Bloomsbury Publishing Plc's 2007 profits more than doubled, boosted by the release of the final 'Harry Potter' book, and it was confident a post-Hogwarts pipeline of new titles would keep readers buying.
/ Source: Reuters

Bloomsbury Publishing Plc's 2007 profits more than doubled, boosted by the release of the final Harry Potter book, and it was confident a post-Hogwarts pipeline of new titles would keep readers buying.

"I am very confident about the post-Harry Potter period," Chief Executive Nigel Newton said in a telephone interview.

The last of the series, "Harry Potter and the Deathly Hallows," came out last year, but Newton was confident a new pipeline of titles from popular authors would drive sales into 2008.

"We have a clutch of strong titles coming out this year, including... a new Margaret Atwood novel, and the Deathly Hallows coming out in paperback," said Newton, who founded the company 21 years ago in his front room while on paternity leave.

Bloomsbury, which was also boosted by Khaled Hosseini's "The Kite Runner," said pretax profit was 17.9 million pounds ($35.5 million) in 2007, near the top of a 15.9-18.2 million range of analysts' forecasts provided by Reuters Estimates.

Revenue doubled to 150.2 million pounds.

Profit is forecast to fall to around 10 million pounds this year and revenue to 84 million, according to Reuters Estimates.

Newton said while there were no plans yet for any new books from Potter author J.K. Rowling, he predicted the paperback release of "Harry Potter and the Deathly Hallows" in July — it sold over 2.5 million copies on the first day of its hardback release — would boost sales in the run-up to the summer holiday period.

Shares in Bloomsbury were unchanged at 165 pence by 4:30 a.m. EDT, valuing the company at around 114 million pounds.

Digital booksBloomsbury, which is expanding into the digitized book market, announced a deal with Microsoft to publish its back catalogue of titles online, making a limited selection free for readers later in the year.

The financial details of the deal were not disclosed.

"We've entered into a partnership with Microsoft to digitize our entire list and make controlled amounts of it available on the Internet for free," Newton said.

U.S. revenues fell about 10 percent in 2007 on weak adult books sales, but Newton was confident that overall the company would be resistant to any economic slowdown in 2008.
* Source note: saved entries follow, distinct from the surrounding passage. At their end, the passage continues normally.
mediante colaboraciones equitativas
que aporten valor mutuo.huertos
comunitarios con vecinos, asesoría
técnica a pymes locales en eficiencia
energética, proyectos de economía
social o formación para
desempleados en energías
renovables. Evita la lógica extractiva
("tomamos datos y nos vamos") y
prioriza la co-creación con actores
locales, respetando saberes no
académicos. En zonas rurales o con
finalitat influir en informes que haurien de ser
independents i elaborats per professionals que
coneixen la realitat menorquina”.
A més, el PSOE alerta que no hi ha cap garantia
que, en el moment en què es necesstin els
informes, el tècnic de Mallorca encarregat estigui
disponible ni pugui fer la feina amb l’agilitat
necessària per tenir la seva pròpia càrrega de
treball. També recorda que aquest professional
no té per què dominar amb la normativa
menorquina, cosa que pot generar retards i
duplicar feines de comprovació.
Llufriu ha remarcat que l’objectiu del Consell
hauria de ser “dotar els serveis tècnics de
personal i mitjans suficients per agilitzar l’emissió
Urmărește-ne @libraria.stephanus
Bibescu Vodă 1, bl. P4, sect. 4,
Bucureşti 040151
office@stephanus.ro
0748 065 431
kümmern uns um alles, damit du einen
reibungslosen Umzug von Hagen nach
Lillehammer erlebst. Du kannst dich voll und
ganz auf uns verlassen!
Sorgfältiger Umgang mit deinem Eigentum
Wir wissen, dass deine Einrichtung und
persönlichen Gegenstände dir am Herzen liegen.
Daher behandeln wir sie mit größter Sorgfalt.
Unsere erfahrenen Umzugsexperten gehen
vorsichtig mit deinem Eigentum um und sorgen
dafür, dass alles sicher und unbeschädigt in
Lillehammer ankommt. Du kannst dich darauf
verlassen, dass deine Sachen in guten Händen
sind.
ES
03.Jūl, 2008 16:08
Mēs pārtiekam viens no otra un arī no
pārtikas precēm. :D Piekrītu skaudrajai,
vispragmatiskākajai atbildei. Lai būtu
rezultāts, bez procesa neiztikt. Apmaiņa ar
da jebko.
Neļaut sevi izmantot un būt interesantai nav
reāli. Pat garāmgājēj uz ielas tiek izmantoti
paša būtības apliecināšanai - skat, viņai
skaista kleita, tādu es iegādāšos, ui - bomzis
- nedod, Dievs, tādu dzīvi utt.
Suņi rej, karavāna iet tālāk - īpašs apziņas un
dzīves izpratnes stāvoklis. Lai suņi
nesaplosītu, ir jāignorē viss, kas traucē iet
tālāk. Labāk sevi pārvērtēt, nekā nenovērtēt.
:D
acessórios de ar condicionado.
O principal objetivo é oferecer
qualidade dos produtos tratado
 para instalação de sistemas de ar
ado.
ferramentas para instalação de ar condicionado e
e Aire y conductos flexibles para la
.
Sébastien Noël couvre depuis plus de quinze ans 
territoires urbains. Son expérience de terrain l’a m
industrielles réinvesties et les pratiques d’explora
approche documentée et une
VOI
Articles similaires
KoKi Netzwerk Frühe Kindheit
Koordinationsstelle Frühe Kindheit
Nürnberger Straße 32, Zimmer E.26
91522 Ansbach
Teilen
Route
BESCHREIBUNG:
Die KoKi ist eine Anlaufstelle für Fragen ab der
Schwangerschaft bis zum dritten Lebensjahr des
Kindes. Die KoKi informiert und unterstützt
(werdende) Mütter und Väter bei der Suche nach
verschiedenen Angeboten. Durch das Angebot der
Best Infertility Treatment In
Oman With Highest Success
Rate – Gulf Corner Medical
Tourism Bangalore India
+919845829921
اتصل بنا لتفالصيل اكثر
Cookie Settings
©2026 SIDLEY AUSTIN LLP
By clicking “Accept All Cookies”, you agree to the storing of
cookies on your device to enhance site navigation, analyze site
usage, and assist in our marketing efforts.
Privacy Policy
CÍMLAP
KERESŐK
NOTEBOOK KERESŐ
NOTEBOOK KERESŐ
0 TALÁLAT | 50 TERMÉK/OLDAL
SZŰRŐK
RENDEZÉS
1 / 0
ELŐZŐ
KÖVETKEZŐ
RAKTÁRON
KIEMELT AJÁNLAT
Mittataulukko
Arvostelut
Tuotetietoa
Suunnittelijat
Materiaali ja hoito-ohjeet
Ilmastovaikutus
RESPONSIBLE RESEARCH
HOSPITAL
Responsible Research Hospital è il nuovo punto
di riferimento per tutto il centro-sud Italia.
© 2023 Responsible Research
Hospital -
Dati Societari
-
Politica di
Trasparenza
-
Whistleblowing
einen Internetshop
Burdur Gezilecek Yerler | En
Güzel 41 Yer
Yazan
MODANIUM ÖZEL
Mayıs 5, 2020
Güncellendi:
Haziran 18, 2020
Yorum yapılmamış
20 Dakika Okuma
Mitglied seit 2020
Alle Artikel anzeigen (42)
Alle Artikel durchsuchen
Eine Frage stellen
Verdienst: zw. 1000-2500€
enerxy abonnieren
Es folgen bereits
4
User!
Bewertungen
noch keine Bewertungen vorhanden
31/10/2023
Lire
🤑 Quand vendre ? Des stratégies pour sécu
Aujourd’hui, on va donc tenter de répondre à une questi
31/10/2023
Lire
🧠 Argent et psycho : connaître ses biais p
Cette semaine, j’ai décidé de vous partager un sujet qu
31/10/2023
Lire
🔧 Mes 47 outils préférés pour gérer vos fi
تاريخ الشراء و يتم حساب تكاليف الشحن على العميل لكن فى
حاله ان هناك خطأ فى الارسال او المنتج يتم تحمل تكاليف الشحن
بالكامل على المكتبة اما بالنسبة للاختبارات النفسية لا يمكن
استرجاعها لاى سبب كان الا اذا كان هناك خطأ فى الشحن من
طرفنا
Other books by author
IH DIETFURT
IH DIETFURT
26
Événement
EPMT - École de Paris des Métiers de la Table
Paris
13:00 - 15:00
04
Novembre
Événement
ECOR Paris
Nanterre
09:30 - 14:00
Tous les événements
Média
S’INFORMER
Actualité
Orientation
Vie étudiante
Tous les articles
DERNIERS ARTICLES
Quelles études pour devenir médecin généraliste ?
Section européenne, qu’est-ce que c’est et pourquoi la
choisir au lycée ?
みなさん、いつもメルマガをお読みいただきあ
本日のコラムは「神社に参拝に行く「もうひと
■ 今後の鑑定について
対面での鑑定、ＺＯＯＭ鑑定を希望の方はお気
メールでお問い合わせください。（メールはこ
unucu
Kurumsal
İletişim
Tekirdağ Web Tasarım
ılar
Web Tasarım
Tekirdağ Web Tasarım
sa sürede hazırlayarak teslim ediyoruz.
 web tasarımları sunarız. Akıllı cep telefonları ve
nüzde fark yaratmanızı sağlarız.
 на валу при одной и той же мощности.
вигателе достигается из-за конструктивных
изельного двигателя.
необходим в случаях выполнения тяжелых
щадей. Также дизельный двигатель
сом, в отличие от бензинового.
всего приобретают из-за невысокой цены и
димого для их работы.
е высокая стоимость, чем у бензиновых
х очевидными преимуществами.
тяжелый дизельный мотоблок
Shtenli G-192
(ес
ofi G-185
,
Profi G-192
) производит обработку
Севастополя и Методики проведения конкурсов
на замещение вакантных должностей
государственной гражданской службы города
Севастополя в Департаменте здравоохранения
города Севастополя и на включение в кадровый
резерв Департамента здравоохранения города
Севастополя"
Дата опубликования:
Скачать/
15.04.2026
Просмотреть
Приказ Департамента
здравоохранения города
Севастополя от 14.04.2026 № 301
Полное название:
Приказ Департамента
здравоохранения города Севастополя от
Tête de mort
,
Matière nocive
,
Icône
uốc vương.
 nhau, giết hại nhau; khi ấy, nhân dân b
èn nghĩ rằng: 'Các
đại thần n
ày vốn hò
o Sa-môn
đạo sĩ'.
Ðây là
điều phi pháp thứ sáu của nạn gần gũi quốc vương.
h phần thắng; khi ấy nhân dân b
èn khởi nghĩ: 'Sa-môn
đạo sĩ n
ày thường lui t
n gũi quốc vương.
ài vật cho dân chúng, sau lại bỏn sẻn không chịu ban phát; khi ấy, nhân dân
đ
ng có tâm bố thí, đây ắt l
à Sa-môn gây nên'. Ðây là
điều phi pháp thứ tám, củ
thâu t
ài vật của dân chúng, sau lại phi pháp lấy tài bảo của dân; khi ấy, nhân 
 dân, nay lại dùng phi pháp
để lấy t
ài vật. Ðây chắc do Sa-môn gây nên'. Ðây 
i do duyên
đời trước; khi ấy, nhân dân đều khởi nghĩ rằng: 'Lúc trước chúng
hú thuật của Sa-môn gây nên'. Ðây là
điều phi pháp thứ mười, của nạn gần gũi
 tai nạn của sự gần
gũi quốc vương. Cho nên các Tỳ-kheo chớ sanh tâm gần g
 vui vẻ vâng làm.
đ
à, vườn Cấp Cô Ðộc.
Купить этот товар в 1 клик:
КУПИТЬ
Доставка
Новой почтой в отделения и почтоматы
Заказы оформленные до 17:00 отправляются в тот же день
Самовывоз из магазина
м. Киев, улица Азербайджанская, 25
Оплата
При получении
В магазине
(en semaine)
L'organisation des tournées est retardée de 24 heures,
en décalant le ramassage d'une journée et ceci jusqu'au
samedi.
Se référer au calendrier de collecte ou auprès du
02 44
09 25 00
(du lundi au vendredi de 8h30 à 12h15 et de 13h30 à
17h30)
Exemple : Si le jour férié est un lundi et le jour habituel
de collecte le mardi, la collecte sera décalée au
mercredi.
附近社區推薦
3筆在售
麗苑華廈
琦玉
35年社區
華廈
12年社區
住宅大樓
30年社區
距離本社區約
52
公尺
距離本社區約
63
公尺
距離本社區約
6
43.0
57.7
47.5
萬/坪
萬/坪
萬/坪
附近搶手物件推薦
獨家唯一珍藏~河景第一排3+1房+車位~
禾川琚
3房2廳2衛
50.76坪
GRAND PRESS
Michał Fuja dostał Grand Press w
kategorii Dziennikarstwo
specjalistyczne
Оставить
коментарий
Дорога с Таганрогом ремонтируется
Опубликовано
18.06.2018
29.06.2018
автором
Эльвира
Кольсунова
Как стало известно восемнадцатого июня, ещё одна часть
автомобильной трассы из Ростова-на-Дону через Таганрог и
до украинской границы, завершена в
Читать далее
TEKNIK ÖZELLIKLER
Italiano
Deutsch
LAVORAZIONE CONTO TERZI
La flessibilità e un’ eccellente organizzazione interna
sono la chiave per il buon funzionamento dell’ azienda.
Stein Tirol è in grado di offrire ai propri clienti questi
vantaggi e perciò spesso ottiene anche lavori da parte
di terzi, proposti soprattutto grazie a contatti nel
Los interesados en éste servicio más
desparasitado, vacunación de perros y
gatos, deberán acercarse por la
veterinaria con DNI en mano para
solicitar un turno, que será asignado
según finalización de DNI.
"Books have historically been resilient during downturns — data shows sales were up 7.2 percent in the 10 weeks to March 3, you can draw your own conclusions from that," Newton said.

"The combination of cost savings, good current trading and acquisitions provides scope to raise forecasts as we progress through the year," analysts at Numis Securities said in a note, retaining their "add" rating on the stock.

Newton said Bloomsbury was always interested in opportunities to acquire specialist publishers in the United States and the UK, but did not name any target companies.